[RECORDS PROVIDED — start]

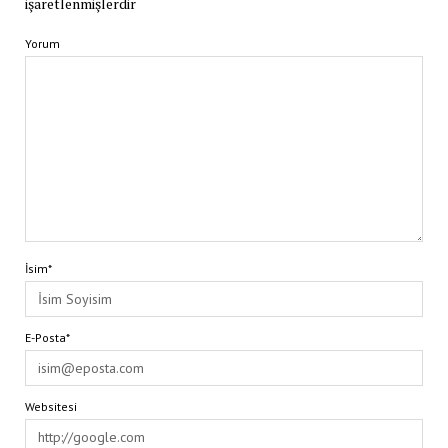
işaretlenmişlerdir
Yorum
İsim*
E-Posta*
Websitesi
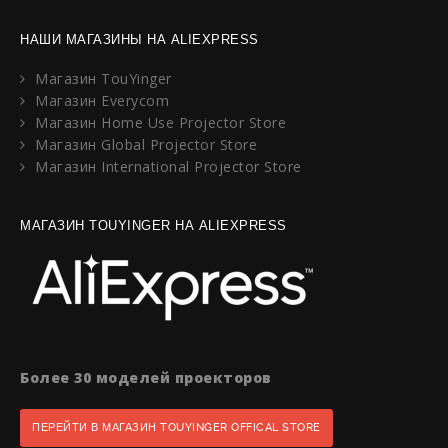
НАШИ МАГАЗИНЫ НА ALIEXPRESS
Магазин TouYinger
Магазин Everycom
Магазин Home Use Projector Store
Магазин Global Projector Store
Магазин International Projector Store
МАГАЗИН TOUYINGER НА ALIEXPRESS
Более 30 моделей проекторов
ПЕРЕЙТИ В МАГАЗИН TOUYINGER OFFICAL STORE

[RECORDS PROVIDED — finish]

#### EXERCISE:
Copy out the entries exactly. No pictures.

#### RESPONSE AREA:
işaretlenmişlerdir
Yorum
İsim*
E-Posta*
Websitesi
НАШИ МАГАЗИНЫ НА ALIEXPRESS
Магазин TouYinger
Магазин Everycom
Магазин Home Use Projector Store
Магазин Global Projector Store
Магазин International Projector Store
МАГАЗИН TOUYINGER НА ALIEXPRESS
Более 30 моделей проекторов
ПЕРЕЙТИ В МАГАЗИН TOUYINGER OFFICAL STORE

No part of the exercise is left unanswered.